__Exercise__. Reproduce all of the material below word for word, leaving out the pictures.

Saved data entries
□ □ □ □ □
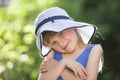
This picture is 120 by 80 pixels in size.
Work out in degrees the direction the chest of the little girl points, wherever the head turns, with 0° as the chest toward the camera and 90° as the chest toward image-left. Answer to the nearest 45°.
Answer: approximately 0°
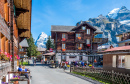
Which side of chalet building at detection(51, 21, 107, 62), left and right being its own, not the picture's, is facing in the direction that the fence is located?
front

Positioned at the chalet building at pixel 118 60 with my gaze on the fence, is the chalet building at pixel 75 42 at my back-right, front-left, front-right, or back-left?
back-right

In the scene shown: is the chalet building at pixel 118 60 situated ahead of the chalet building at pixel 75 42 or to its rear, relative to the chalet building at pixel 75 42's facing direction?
ahead

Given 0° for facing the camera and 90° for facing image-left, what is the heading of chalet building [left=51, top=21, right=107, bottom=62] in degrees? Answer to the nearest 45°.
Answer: approximately 0°

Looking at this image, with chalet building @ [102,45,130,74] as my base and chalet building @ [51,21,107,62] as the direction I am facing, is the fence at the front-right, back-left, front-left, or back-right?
back-left
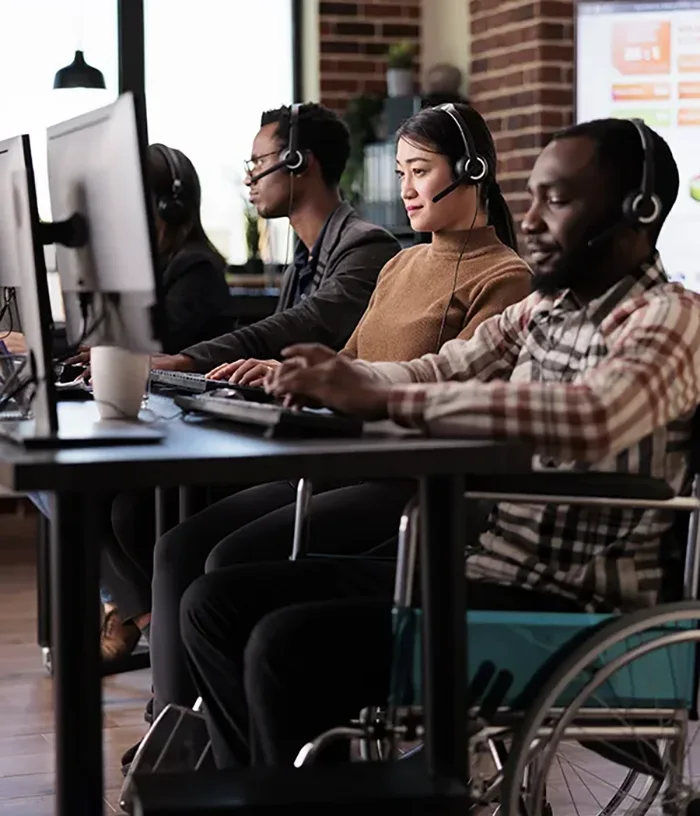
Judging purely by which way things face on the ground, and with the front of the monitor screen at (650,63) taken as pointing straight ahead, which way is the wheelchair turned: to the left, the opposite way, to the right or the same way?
to the right

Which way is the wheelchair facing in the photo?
to the viewer's left

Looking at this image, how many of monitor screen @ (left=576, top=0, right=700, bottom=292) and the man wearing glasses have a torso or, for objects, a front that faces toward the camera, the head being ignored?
□ □ □ □ □
__The completed task__.
This picture is 120 by 80 pixels in size.
Work out in degrees the direction the chest of the little girl points, wherever the head turns, with 0° as the chest toward the camera and 90° as the chest toward image-left. Answer to the nearest 45°.
Answer: approximately 0°
Which side of chalet building at detection(51, 21, 107, 62), left and right being its own, not the picture's, is facing in the direction that the fence is located?
front

Positioned at the chalet building at pixel 118 60 with my gaze on the fence, is the chalet building at pixel 75 42 at my back-right, front-left, front-right, or back-left?
back-right

In the scene shown: is the chalet building at pixel 118 60 situated ahead of the chalet building at pixel 75 42 or to its rear, relative to the chalet building at pixel 75 42's facing direction?
ahead

Given 0° for facing the camera and 90° for facing image-left, what is the heading of chalet building [left=51, top=21, right=107, bottom=62] in degrees? Answer to the nearest 45°.
Answer: approximately 0°

Looking at this image, with chalet building @ [102,45,130,74] as my base and chalet building @ [51,21,107,62] as the direction I am facing, is the fence at the front-right, back-left, front-left, or back-right?
back-left
Judging purely by which way things face on the ground, and with the front of the monitor screen at (650,63) taken as pointing straight ahead, which way is the wheelchair turned: to the left, the opposite way, to the right or the same way?
to the right

Which way is the wheelchair facing in the photo?
to the viewer's left

Looking at this image, how many of monitor screen @ (left=576, top=0, right=700, bottom=292) and the man wearing glasses have a torso or, for objects, a front that faces toward the camera, the head being ignored?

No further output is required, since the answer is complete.